I liked her deep voice: it seemed to vibrate in her chest before it spilled out—there was something comforting about it. And she smelled unlike any woman I'd ever known. It wasn't perfume. It was the scent—it sounds absurd—of a wild animal. But what struck me most in that first session was her enormous composure. She had complete self-possession. Not the insulated smugness you sometimes see in real psychos. No pretensions whatsoever. She had that bearing certain people have about them who have endured ultimate degradation and terror. Some concentration camp survivors are said to have it: an eerie aplomb; the knowledge that "Nothing you can do to me could ever be worse than what I've already endured." Certain Native Americans have it. Laura had it.
"I try very hard to have an open mind," I said.
"Good. And you agree to my condition?"
I thought a moment. I did not yet comprehend how difficult this would be. "Of course."
She looked at me for a second, then pulled off her blouse. She wore no bra and her breasts were tan and full. I gasped at what I saw. Her nipples were brown and square. Perfect brown squares.
"Laura, please," I said.
"I wanted to show you something you'd never seen before. I thought, perhaps, this would make it easier for you to believe me."
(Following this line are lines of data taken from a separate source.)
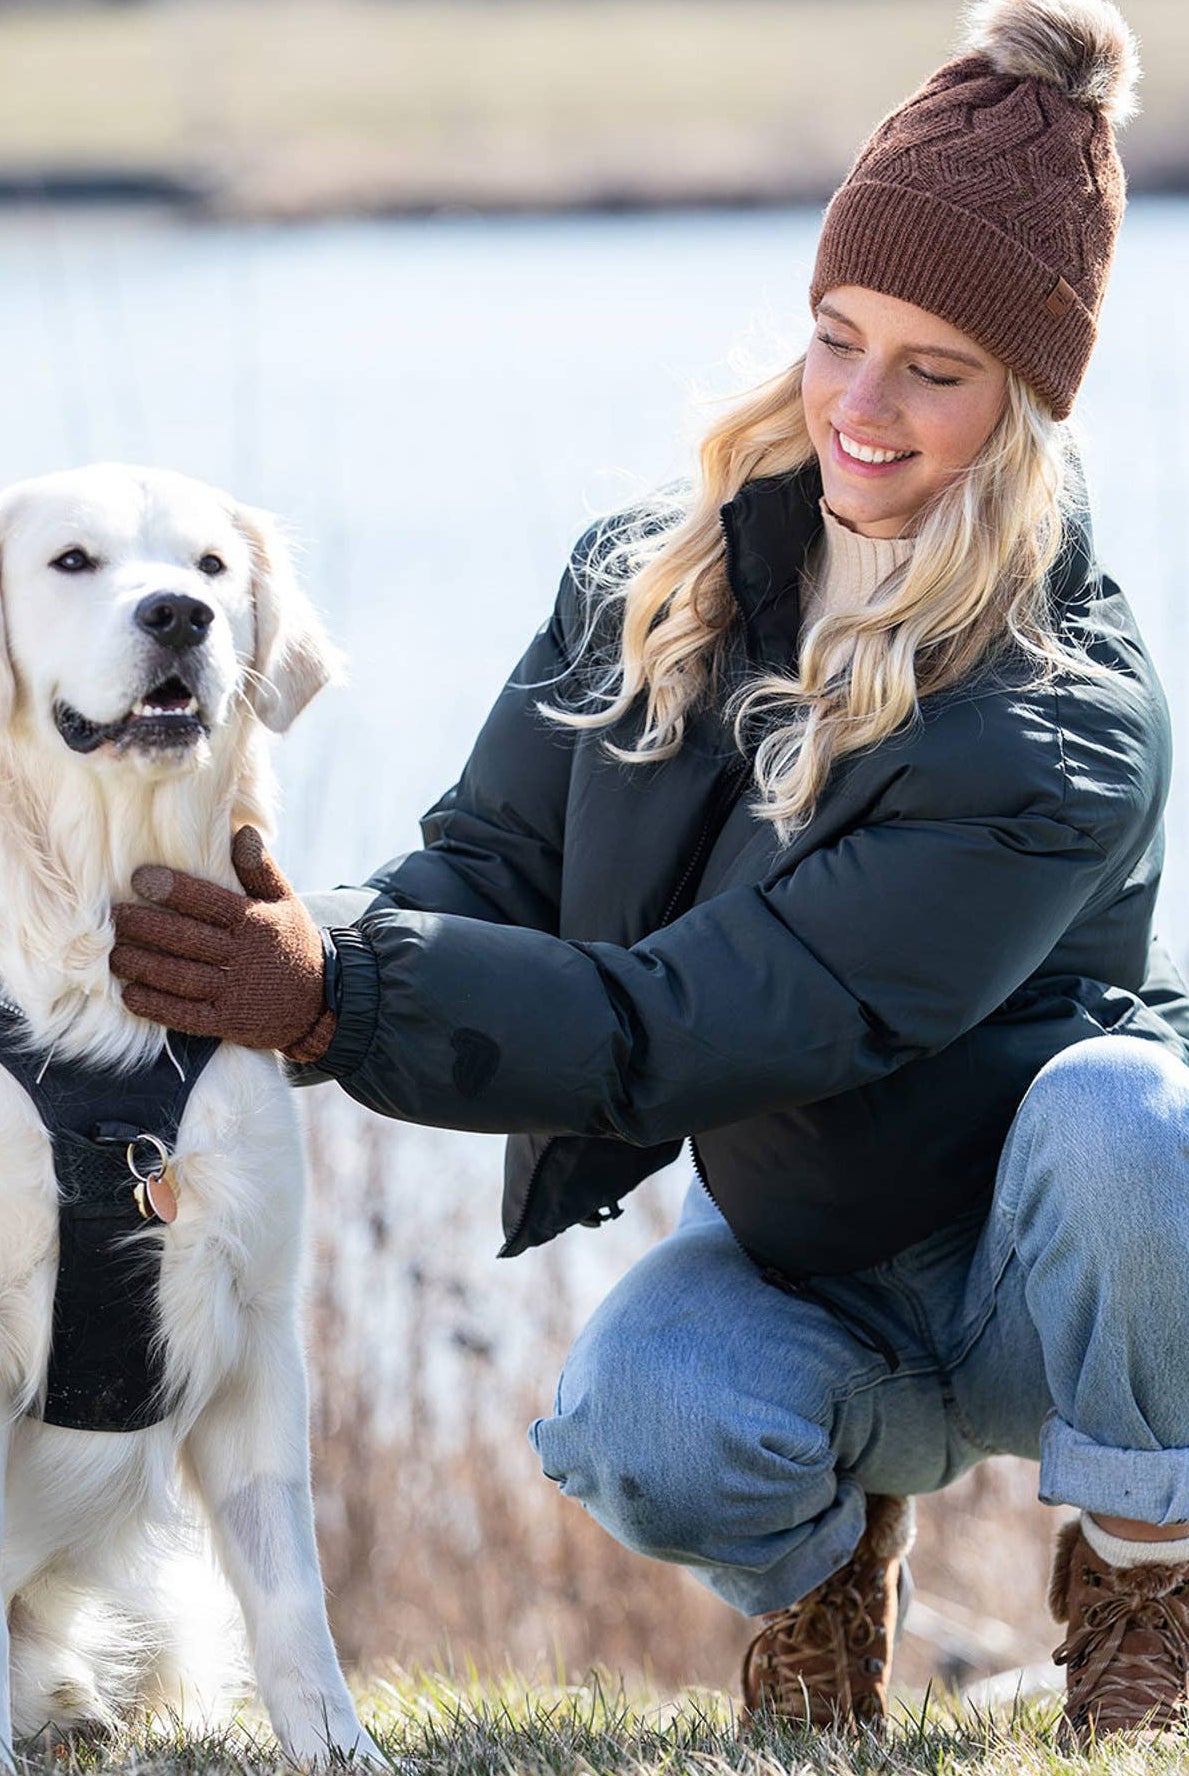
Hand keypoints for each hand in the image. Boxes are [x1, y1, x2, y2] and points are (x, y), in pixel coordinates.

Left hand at [110, 826, 336, 1061]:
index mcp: (255, 923)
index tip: (139, 878)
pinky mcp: (227, 1022)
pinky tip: (130, 994)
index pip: (209, 902)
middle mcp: (243, 957)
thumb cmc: (294, 944)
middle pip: (187, 940)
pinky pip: (186, 1015)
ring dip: (143, 965)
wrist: (322, 1004)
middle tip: (115, 916)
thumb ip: (261, 869)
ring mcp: (234, 993)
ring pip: (181, 977)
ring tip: (114, 954)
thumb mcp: (286, 902)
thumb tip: (242, 831)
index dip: (173, 890)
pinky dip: (156, 1005)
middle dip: (146, 927)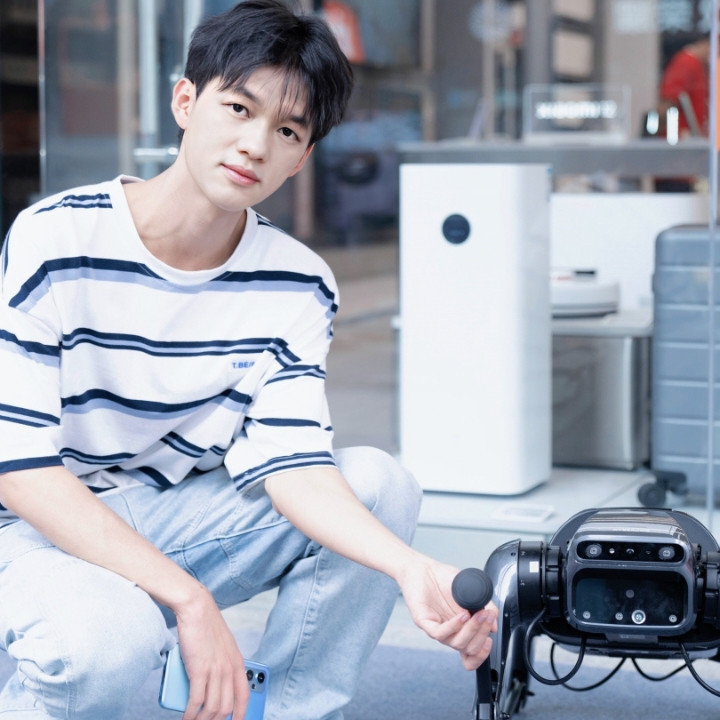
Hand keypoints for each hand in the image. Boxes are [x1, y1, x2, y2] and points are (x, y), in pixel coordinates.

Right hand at [175, 586, 248, 719]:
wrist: (197, 608)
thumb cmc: (205, 626)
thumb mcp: (221, 647)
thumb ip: (221, 666)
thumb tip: (211, 687)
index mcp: (237, 662)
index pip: (244, 695)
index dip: (241, 715)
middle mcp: (230, 668)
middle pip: (227, 707)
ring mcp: (216, 670)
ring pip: (212, 708)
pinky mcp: (200, 670)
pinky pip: (196, 701)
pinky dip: (190, 714)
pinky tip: (186, 718)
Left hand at [397, 558, 497, 669]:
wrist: (422, 567)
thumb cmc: (443, 580)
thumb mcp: (470, 590)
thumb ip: (485, 606)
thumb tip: (494, 626)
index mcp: (460, 629)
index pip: (470, 654)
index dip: (482, 654)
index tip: (490, 641)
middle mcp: (449, 632)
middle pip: (468, 649)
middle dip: (482, 635)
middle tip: (488, 617)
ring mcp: (436, 628)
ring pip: (456, 643)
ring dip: (472, 630)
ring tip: (479, 614)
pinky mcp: (423, 621)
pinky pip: (439, 632)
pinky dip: (454, 626)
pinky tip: (463, 615)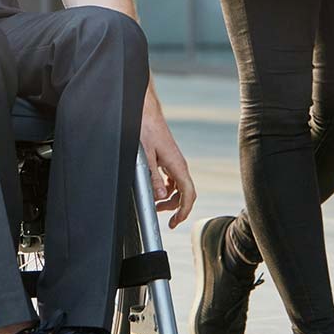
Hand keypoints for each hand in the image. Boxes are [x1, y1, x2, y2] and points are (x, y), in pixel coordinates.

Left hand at [140, 110, 195, 228]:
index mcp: (177, 164)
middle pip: (185, 193)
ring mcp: (174, 161)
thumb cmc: (146, 128)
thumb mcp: (145, 156)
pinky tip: (157, 189)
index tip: (175, 222)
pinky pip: (173, 178)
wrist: (145, 111)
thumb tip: (161, 196)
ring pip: (179, 187)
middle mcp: (179, 164)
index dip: (184, 211)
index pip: (188, 193)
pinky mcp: (168, 159)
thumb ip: (153, 178)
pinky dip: (166, 187)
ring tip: (157, 204)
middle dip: (176, 208)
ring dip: (170, 198)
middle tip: (163, 216)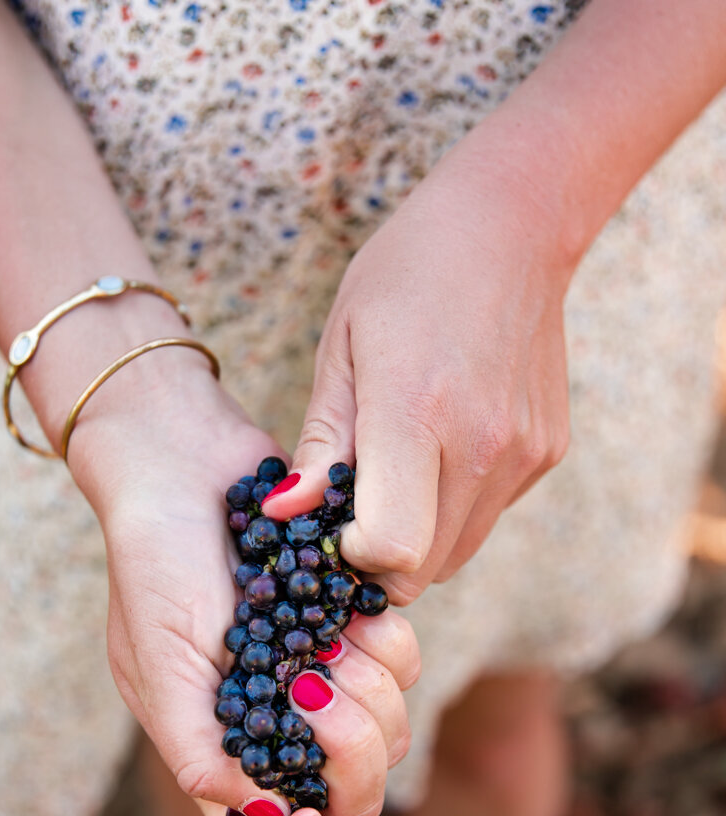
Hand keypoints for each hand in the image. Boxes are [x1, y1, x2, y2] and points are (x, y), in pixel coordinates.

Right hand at [80, 372, 419, 815]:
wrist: (186, 463)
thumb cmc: (156, 562)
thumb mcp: (157, 658)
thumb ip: (196, 746)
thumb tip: (256, 815)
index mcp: (221, 748)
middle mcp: (276, 724)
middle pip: (350, 795)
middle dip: (349, 753)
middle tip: (314, 685)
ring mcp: (319, 677)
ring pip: (389, 733)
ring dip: (367, 687)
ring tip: (324, 636)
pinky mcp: (352, 628)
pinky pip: (403, 667)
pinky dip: (384, 643)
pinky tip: (345, 609)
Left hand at [264, 134, 576, 604]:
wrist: (513, 226)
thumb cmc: (406, 277)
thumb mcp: (340, 349)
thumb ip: (318, 444)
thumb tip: (286, 517)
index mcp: (416, 414)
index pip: (392, 549)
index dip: (354, 556)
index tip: (335, 526)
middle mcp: (481, 446)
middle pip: (424, 571)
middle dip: (380, 560)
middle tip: (357, 510)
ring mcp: (523, 454)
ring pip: (458, 553)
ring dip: (420, 537)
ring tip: (400, 471)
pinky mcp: (547, 453)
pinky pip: (488, 516)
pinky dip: (457, 506)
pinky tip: (445, 444)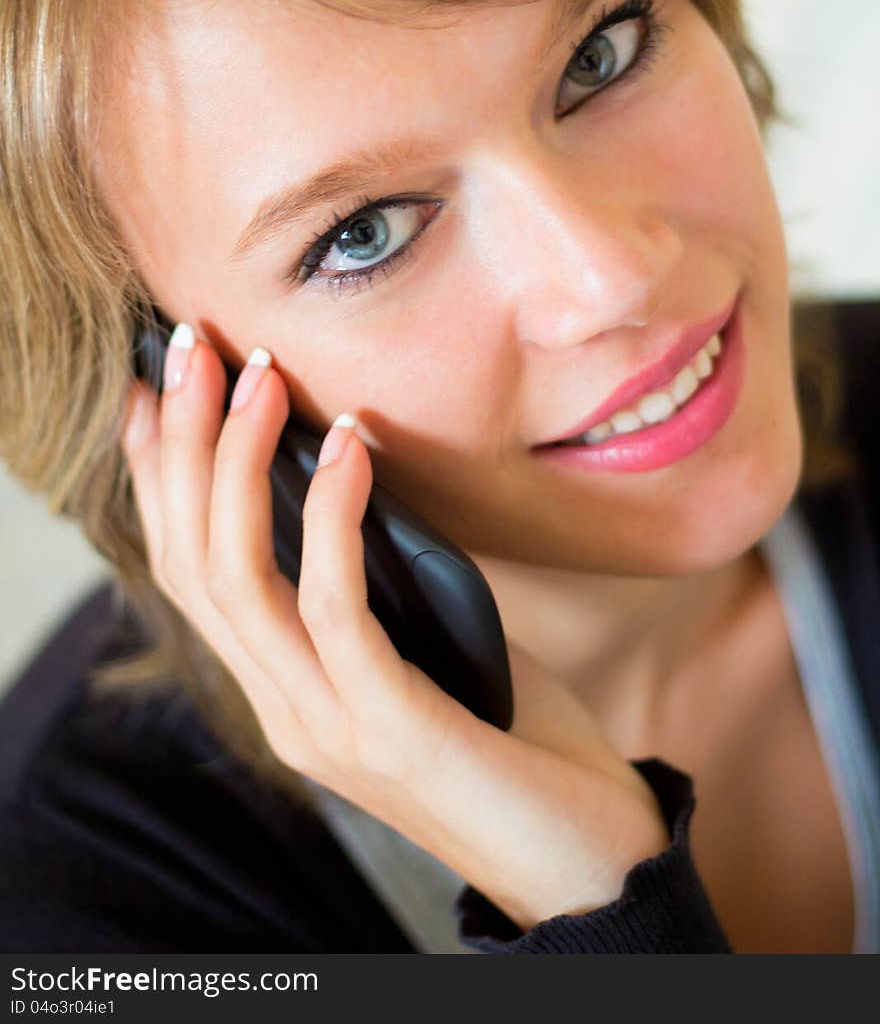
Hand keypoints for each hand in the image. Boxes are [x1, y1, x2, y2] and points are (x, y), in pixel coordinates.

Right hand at [121, 331, 668, 932]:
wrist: (589, 859)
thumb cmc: (518, 738)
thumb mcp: (432, 643)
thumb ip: (382, 581)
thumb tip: (359, 474)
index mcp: (286, 687)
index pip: (190, 569)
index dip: (161, 474)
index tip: (161, 386)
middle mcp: (283, 707)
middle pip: (192, 560)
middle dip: (183, 444)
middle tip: (194, 349)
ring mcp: (324, 724)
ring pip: (237, 577)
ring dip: (238, 464)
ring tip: (258, 377)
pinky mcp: (385, 729)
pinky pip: (332, 607)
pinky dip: (330, 517)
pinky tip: (346, 447)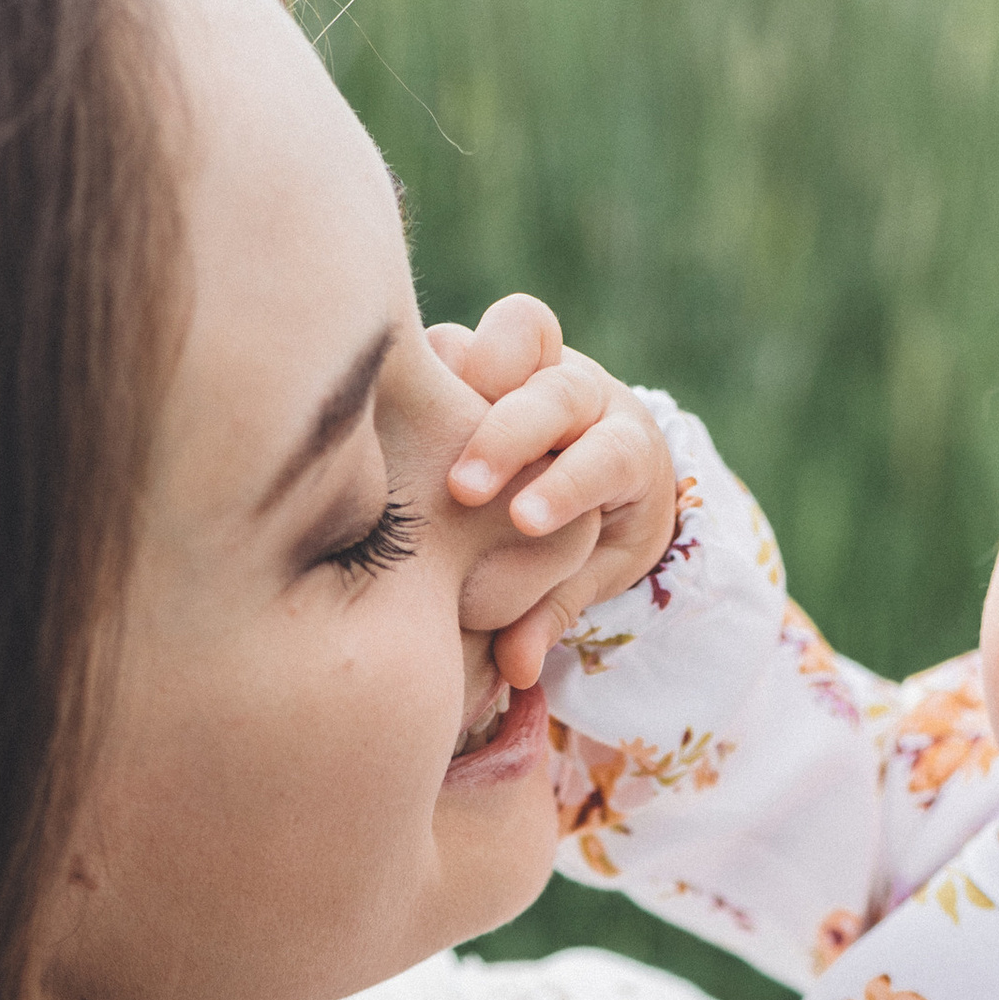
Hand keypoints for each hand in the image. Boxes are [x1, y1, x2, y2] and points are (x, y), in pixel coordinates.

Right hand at [431, 294, 676, 690]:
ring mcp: (536, 362)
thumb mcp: (587, 572)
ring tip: (404, 428)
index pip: (608, 456)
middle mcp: (584, 393)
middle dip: (511, 433)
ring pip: (513, 336)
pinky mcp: (485, 348)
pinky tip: (374, 399)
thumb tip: (515, 669)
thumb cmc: (594, 529)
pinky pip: (462, 330)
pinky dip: (427, 355)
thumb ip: (553, 612)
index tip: (526, 523)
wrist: (601, 460)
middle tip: (463, 488)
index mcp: (624, 449)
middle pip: (558, 389)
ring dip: (460, 377)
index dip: (569, 483)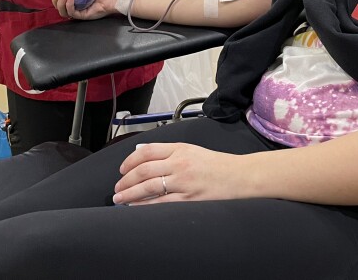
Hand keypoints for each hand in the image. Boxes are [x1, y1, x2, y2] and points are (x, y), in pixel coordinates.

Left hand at [112, 143, 245, 205]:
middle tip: (117, 188)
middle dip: (126, 180)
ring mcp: (184, 182)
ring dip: (130, 194)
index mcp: (180, 149)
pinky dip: (145, 206)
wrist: (240, 177)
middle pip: (144, 170)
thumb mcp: (192, 151)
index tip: (122, 170)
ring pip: (149, 187)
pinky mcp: (189, 199)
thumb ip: (169, 152)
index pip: (147, 151)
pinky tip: (136, 208)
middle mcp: (180, 163)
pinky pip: (161, 203)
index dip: (129, 161)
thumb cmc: (217, 165)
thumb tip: (142, 155)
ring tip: (120, 199)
It was to be the first of many such surprises. The shock was so great I dropped my cigarette and it rolled into the folds of my chair. I had to get down on my knees, tear off the cushions, brush off the orange cinders, and dig out the butt. I was glad for the distraction. I didn't want to imagine the kind of surgeon and procedure that did such a thing to a woman's body. I suppressed an urge to gag before I settled back to see she had covered herself again. I lit another Salem. I cleared my throat.
"Who did this to you, Laura?"
"It wasn't an operation. I was born this way. Your genes have a fractal organic structure. Their genes are crystallike. You merge the two and you get…strange hybrids. Did I embarrass you? I'm sorry." She smiled, as if flashing were a mischievous habit she hadn't quite broken. "I won't do it again."